[Code change snippets]
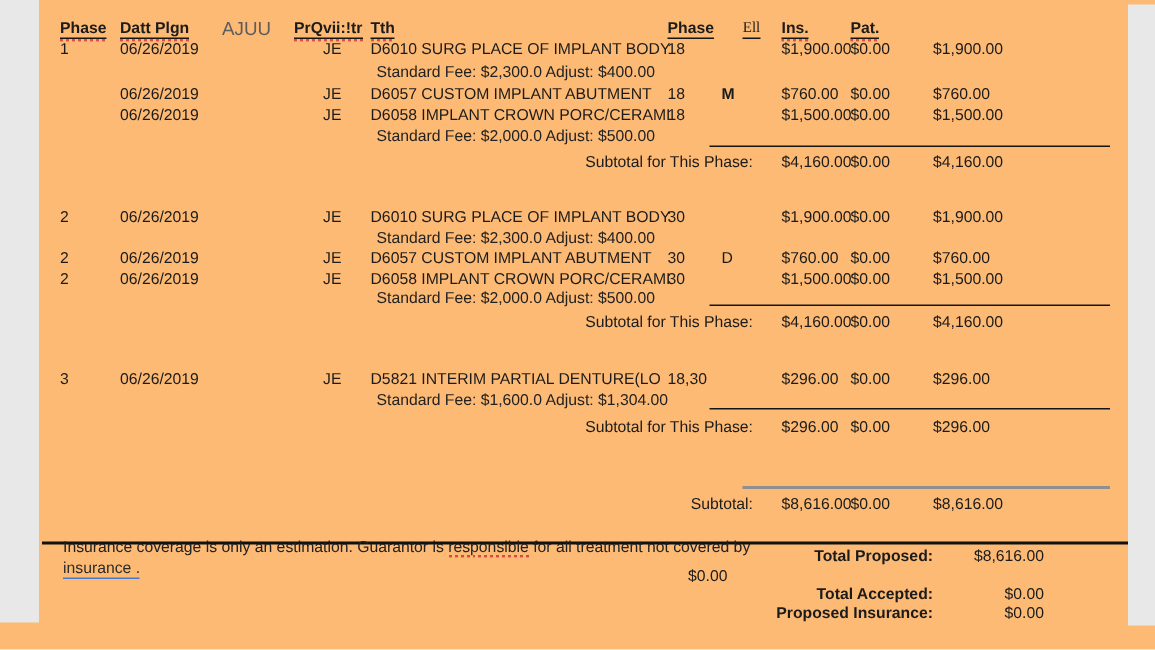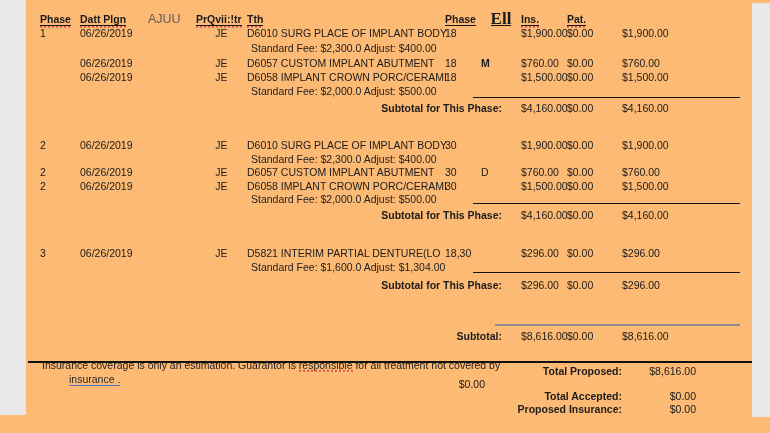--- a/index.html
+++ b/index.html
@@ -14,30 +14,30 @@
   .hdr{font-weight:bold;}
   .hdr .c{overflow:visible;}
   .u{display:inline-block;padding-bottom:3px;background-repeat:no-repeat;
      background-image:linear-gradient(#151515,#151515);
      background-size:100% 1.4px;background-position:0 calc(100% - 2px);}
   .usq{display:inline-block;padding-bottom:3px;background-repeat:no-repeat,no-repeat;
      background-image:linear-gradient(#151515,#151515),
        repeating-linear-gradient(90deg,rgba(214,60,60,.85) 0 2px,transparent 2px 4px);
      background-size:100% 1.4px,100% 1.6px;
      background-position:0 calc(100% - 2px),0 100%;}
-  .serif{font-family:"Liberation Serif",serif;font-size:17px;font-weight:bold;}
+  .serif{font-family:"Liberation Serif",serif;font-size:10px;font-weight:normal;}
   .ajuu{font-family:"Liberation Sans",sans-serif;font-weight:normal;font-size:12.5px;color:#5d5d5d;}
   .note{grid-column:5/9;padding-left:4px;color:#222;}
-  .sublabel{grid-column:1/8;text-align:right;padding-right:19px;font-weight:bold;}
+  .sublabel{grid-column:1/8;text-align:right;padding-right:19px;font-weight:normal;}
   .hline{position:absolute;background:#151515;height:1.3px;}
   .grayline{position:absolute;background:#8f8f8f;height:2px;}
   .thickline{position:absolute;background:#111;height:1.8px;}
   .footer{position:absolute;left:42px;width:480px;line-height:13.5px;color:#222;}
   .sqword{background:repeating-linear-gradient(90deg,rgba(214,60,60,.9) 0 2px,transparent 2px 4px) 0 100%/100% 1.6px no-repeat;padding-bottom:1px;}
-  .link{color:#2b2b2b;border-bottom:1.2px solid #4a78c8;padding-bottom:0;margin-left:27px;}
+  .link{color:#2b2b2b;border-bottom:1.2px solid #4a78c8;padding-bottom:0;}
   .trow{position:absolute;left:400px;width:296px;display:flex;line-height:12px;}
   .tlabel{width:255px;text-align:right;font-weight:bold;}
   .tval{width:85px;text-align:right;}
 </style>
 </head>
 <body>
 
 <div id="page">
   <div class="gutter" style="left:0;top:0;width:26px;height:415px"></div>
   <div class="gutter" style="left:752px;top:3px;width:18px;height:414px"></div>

### Directions for this task
Output the data above exactly, excluding images.

### Task answer
--- a/index.html
+++ b/index.html
@@ -14,30 +14,30 @@
   .hdr{font-weight:bold;}
   .hdr .c{overflow:visible;}
   .u{display:inline-block;padding-bottom:3px;background-repeat:no-repeat;
      background-image:linear-gradient(#151515,#151515);
      background-size:100% 1.4px;background-position:0 calc(100% - 2px);}
   .usq{display:inline-block;padding-bottom:3px;background-repeat:no-repeat,no-repeat;
      background-image:linear-gradient(#151515,#151515),
        repeating-linear-gradient(90deg,rgba(214,60,60,.85) 0 2px,transparent 2px 4px);
      background-size:100% 1.4px,100% 1.6px;
      background-position:0 calc(100% - 2px),0 100%;}
-  .serif{font-family:"Liberation Serif",serif;font-size:17px;font-weight:bold;}
+  .serif{font-family:"Liberation Serif",serif;font-size:10px;font-weight:normal;}
   .ajuu{font-family:"Liberation Sans",sans-serif;font-weight:normal;font-size:12.5px;color:#5d5d5d;}
   .note{grid-column:5/9;padding-left:4px;color:#222;}
-  .sublabel{grid-column:1/8;text-align:right;padding-right:19px;font-weight:bold;}
+  .sublabel{grid-column:1/8;text-align:right;padding-right:19px;font-weight:normal;}
   .hline{position:absolute;background:#151515;height:1.3px;}
   .grayline{position:absolute;background:#8f8f8f;height:2px;}
   .thickline{position:absolute;background:#111;height:1.8px;}
   .footer{position:absolute;left:42px;width:480px;line-height:13.5px;color:#222;}
   .sqword{background:repeating-linear-gradient(90deg,rgba(214,60,60,.9) 0 2px,transparent 2px 4px) 0 100%/100% 1.6px no-repeat;padding-bottom:1px;}
-  .link{color:#2b2b2b;border-bottom:1.2px solid #4a78c8;padding-bottom:0;margin-left:27px;}
+  .link{color:#2b2b2b;border-bottom:1.2px solid #4a78c8;padding-bottom:0;}
   .trow{position:absolute;left:400px;width:296px;display:flex;line-height:12px;}
   .tlabel{width:255px;text-align:right;font-weight:bold;}
   .tval{width:85px;text-align:right;}
 </style>
 </head>
 <body>
 
 <div id="page">
   <div class="gutter" style="left:0;top:0;width:26px;height:415px"></div>
   <div class="gutter" style="left:752px;top:3px;width:18px;height:414px"></div>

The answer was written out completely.